Start of Block
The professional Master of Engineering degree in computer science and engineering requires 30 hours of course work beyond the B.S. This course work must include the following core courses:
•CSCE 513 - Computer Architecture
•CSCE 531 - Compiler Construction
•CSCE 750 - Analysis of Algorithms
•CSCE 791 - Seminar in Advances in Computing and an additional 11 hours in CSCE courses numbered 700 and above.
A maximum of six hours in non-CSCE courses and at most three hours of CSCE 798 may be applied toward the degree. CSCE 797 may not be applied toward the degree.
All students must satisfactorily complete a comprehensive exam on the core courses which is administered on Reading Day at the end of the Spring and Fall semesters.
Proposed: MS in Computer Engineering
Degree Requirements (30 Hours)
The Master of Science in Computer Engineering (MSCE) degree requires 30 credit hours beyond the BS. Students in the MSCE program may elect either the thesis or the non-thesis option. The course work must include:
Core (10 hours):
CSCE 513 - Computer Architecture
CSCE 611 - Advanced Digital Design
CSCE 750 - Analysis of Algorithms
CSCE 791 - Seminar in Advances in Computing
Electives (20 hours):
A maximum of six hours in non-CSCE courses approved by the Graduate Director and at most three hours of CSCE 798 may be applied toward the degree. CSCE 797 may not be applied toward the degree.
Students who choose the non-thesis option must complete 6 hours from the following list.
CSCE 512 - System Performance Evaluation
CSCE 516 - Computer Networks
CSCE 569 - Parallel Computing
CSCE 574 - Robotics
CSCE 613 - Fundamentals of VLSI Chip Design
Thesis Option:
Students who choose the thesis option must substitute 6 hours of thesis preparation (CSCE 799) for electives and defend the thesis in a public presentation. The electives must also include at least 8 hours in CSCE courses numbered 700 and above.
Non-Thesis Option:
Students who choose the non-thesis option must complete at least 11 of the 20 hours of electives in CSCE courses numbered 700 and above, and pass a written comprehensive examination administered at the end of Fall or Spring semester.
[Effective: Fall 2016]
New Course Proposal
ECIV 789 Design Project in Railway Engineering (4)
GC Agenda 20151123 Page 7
End of Block
## What is being asked
Scan the listing above for the word "Spring" and copy every line that holds it.

## Answer to this task
All students must satisfactorily complete a comprehensive exam on the core courses which is administered on Reading Day at the end of the Spring and Fall semesters.
Students who choose the non-thesis option must complete at least 11 of the 20 hours of electives in CSCE courses numbered 700 and above, and pass a written comprehensive examination administered at the end of Fall or Spring semester.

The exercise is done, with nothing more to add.